Many believe that an indictment against KPMG should be avoided, even firms that might take on more business as a result. “One fewer firm reduces the number of choices,” says Cono Fusco, managing partner in charge of strategic relationships at Grant Thornton in a statement to TheStreet.com. “I think we need more choices, not fewer choices.”
A clear alternative to indicting any firm is indicting partners and other employees of firms who are found guilty of illegal actions. “There are plenty of penalties that can be used to make sure these accounting firms—or partners within them—act within the law,” said Charles Mulford, an accounting professor in the School of Management at Georgia Tech in a statement to TheStreet.com. KMPG has been assisting authorities to the fullest extent. They have terminated executives connected with the tax-shelter sales and facilitated policy changes to ensure unethical business practices will not occur again.

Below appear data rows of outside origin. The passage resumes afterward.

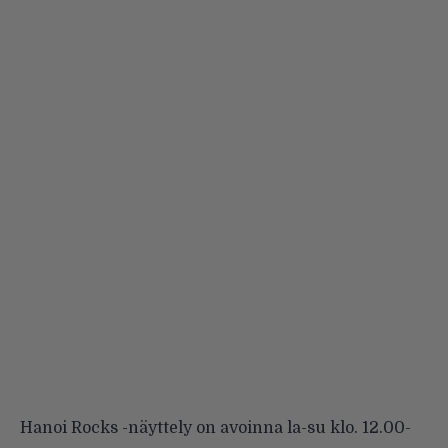
Hanoi Rocks -näyttely on avoinna la-su klo. 12.00-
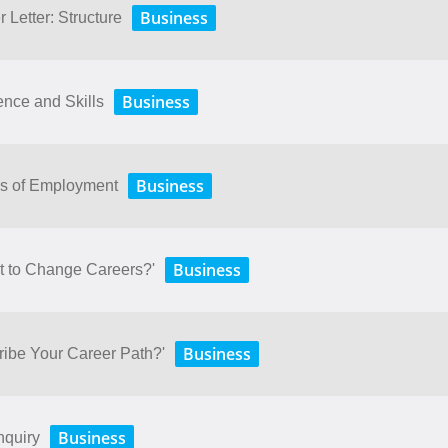
Business
 Letter: Structure
Business
nce and Skills
Business
ms of Employment
Business
t to Change Careers?'
Business
ibe Your Career Path?'
Business
nquiry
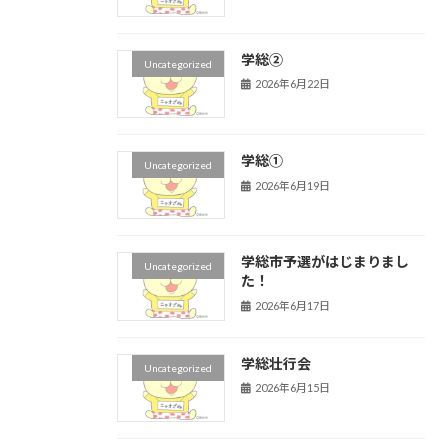
学総②
Uncategorized
2026年6月22日
学総①
Uncategorized
2026年6月19日
学総市予選がはじまりまし
Uncategorized
た！
2026年6月17日
学総壮行会
Uncategorized
2026年6月15日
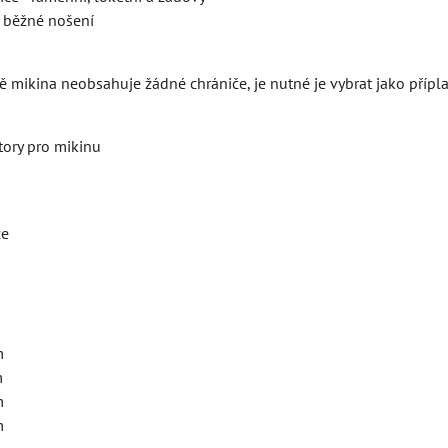
o běžné nošení
 mikina neobsahuje žádné chrániče, je nutné je vybrat jako přípl
tory pro mikinu
ze
m
m
m
m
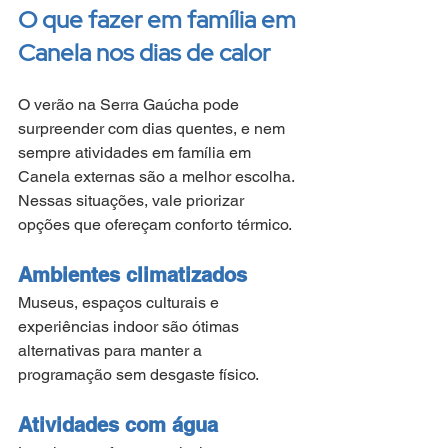
O que fazer em família em 
Canela nos dias de calor
O verão na Serra Gaúcha pode 
surpreender com dias quentes, e nem 
sempre atividades em família em 
Canela externas são a melhor escolha. 
Nessas situações, vale priorizar 
opções que ofereçam conforto térmico.
Ambientes climatizados
Museus, espaços culturais e 
experiências indoor são ótimas 
alternativas para manter a 
programação sem desgaste físico.
Atividades com água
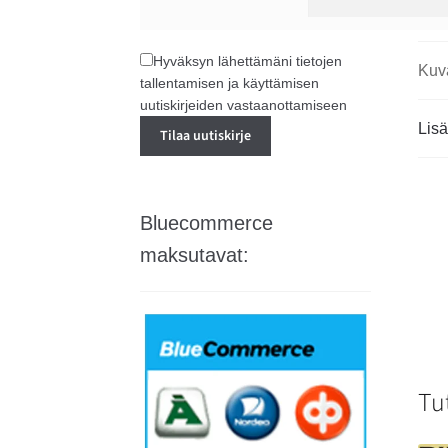
Hyväksyn lähettämäni tietojen
Kuv
tallentamisen ja käyttämisen
uutiskirjeiden vastaanottamiseen
Lisä
Bluecommerce
maksutavat:
Tu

Corporate-governance activists have also pushed for the mandatory rotation of audit firm as done in Italy, for example, except that the decreasing number of top accounting firms has made their calls for reform more difficult. Rotation is an additional way to moderate any comfy executive-auditor relationships. Sarbanes-Oxley specifies the rotation of audit partners every five years instead of the audit firm itself.
J.D. Power and Associates reported that last year almost one in every eight public companies employed three or more Big Four accounting firms for audit and non-audit work. Many large public firms have different accounting needs such as auditing, internal financial control testing, acquisition analysis, software work, and tax and valuation work. Smaller firms may not offer the locations (worldwide or domestic), sector expertise, or staff available with the top accounting firms also. The Government Accountability Office concluded in a 2003 report that “the collapse of another member of the Big Four” would create “a serious problem.”